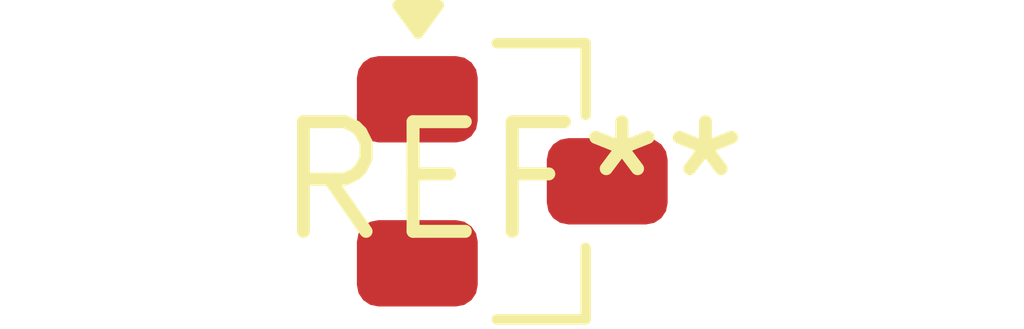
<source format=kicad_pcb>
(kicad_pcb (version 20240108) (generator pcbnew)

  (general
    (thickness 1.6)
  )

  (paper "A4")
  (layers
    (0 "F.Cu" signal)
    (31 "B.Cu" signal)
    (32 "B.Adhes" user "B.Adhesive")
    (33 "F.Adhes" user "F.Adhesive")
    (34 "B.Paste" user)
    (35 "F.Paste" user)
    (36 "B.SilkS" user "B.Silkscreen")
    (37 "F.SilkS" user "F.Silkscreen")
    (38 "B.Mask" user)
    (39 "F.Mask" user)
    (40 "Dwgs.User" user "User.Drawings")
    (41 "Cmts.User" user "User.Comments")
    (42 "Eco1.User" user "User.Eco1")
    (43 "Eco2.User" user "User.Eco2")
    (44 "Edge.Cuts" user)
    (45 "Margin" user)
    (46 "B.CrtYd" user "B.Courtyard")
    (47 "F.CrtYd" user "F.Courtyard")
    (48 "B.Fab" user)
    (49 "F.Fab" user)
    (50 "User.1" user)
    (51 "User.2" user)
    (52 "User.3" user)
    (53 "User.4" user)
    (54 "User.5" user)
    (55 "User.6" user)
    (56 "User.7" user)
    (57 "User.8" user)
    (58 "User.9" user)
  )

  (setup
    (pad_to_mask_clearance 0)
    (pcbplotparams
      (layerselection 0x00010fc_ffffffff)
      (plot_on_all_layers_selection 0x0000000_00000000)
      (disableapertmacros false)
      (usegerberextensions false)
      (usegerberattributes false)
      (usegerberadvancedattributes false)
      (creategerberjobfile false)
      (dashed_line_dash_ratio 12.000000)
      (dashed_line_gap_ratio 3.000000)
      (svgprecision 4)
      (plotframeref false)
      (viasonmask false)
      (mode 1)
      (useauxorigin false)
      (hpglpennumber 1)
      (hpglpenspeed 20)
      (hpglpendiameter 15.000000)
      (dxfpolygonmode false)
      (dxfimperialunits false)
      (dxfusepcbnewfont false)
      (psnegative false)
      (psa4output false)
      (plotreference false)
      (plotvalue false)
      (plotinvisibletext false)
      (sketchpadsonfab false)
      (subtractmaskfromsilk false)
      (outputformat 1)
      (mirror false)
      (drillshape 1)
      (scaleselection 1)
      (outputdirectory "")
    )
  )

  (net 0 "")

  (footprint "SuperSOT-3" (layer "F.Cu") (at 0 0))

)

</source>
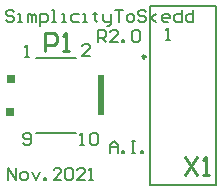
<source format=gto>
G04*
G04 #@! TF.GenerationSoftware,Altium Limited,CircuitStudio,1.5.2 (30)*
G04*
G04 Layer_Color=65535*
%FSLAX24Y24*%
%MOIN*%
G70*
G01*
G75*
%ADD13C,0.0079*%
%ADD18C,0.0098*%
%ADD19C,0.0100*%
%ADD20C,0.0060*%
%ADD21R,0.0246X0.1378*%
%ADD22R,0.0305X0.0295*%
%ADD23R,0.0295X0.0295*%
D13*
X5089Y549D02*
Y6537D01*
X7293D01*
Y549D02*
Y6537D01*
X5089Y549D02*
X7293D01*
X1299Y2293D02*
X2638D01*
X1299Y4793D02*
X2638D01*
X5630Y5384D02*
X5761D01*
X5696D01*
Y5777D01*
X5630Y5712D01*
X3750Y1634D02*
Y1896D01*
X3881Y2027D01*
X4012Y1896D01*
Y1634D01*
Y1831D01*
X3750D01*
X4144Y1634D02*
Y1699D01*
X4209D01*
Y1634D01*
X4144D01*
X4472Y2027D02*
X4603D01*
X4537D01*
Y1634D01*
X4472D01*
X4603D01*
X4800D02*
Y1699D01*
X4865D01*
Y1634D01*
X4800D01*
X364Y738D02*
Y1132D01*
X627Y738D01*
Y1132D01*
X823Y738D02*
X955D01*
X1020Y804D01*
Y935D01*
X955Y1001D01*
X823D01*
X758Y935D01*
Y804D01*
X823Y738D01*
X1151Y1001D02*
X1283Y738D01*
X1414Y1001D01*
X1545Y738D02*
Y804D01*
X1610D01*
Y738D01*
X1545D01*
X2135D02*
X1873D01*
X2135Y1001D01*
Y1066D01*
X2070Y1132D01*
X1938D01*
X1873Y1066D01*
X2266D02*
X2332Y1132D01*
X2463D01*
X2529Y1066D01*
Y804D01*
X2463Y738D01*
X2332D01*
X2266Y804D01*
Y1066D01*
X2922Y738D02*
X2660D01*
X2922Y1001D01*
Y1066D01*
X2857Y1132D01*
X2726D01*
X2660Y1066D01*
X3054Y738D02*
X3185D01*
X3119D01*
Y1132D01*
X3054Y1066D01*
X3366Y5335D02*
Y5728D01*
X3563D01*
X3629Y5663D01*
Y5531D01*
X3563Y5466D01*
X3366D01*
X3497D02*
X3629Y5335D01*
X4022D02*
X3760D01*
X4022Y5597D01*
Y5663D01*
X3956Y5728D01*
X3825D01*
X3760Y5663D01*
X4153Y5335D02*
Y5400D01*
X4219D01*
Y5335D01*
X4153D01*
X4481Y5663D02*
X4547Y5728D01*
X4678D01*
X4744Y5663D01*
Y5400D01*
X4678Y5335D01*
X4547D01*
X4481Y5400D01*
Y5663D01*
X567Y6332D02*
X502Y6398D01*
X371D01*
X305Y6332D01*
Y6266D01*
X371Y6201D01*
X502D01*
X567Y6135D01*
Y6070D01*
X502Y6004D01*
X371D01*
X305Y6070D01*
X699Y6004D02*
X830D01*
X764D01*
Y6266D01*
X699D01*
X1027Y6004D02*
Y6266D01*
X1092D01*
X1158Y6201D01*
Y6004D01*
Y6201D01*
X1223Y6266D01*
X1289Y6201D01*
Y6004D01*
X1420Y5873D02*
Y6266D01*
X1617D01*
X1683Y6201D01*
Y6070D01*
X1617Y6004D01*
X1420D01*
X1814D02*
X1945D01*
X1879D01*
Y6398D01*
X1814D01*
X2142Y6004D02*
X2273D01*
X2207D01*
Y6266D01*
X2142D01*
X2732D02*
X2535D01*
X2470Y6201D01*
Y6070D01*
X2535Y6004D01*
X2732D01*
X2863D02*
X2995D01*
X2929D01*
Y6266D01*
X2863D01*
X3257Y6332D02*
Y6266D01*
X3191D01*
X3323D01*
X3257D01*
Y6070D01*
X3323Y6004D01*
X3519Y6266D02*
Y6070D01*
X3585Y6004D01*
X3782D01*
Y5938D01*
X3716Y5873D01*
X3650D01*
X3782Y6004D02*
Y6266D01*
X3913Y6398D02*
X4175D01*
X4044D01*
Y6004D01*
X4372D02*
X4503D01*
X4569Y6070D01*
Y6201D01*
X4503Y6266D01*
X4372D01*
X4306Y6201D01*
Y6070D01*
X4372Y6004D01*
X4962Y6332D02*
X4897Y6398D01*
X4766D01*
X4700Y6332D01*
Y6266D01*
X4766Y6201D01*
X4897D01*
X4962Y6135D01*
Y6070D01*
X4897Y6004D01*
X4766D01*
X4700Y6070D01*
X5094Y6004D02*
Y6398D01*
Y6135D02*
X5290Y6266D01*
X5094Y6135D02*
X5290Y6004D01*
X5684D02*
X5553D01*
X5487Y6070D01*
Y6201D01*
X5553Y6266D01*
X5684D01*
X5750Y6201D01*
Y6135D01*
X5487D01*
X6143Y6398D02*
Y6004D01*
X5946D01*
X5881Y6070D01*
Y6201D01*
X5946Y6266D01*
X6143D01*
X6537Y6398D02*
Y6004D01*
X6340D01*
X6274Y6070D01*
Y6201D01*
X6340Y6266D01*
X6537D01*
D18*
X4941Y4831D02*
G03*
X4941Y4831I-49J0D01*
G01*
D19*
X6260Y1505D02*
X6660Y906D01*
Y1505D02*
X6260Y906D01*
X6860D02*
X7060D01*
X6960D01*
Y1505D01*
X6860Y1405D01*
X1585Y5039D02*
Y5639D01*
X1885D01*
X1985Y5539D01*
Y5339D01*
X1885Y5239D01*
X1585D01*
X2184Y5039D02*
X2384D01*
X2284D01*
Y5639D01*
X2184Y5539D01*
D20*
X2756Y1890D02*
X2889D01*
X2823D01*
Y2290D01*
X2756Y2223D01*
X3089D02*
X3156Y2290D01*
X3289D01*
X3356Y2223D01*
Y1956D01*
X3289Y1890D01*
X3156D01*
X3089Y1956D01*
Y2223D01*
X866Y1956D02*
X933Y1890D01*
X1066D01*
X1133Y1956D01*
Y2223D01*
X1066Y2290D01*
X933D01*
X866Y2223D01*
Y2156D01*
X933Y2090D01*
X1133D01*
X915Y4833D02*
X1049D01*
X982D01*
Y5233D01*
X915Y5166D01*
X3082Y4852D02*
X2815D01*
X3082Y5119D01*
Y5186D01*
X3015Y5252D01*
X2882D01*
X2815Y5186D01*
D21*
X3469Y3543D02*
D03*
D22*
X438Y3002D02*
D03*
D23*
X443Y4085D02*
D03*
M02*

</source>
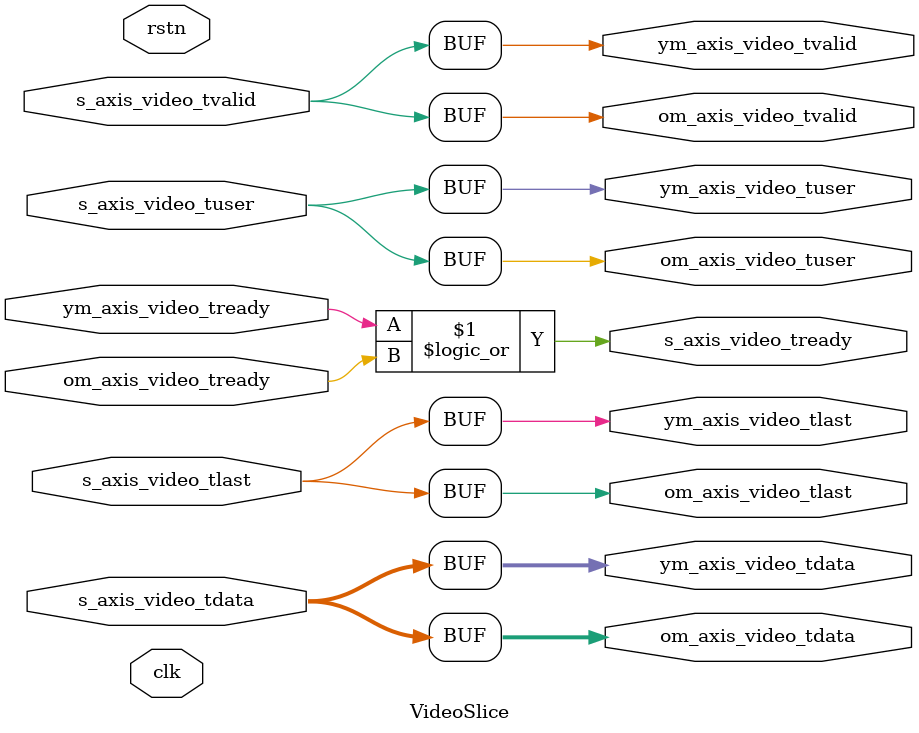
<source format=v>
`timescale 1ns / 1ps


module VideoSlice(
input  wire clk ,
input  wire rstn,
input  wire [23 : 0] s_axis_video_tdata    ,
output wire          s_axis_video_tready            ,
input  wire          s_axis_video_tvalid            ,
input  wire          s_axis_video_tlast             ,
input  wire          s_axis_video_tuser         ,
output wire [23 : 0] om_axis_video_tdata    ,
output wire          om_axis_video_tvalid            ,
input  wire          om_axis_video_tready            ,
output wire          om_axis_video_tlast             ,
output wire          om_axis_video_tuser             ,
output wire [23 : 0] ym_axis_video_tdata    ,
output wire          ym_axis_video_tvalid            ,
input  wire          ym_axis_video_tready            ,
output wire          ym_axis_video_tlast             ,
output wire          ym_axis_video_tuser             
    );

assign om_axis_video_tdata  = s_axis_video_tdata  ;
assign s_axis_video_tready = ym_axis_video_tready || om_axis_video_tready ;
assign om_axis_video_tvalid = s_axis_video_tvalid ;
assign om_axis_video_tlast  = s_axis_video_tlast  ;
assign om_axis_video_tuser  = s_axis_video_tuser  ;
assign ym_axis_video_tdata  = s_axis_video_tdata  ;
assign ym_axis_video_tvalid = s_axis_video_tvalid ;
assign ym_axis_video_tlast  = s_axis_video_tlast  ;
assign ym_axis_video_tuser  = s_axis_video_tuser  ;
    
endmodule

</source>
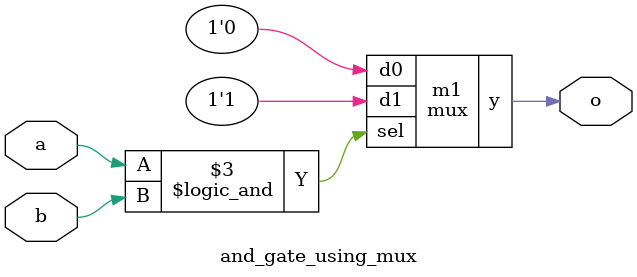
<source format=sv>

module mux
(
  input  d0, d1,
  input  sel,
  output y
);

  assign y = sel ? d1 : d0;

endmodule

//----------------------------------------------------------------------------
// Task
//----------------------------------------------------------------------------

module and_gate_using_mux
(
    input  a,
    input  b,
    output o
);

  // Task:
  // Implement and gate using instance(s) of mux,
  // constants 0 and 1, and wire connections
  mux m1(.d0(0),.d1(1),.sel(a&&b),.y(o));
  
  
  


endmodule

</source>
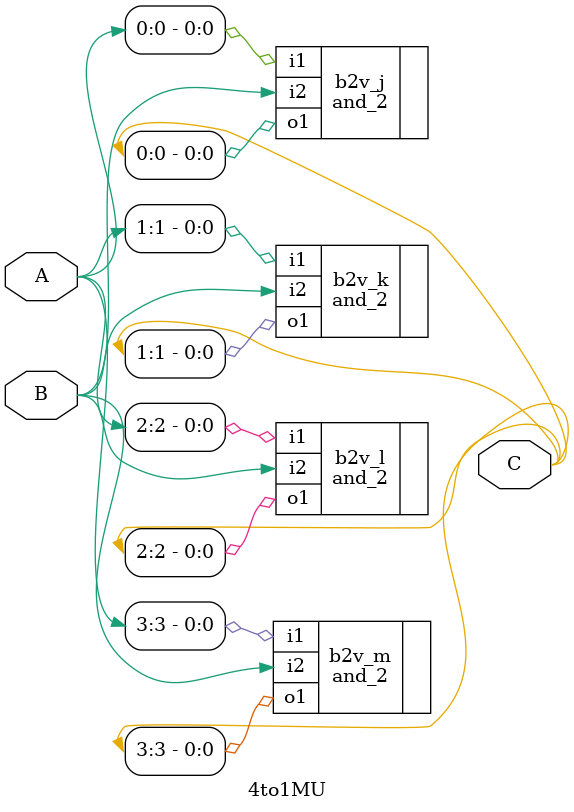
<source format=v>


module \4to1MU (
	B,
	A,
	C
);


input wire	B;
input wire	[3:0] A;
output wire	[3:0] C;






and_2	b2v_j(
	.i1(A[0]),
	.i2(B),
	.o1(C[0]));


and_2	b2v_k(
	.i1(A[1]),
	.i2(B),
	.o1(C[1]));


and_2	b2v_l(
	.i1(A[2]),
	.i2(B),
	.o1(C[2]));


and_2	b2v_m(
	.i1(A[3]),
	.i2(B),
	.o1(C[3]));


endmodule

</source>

_Task statement:_ Go through the material and copy each line that contains "Adhes".

_Output below:_
    (32 "B.Adhes" user "B.Adhesive")
    (33 "F.Adhes" user "F.Adhesive")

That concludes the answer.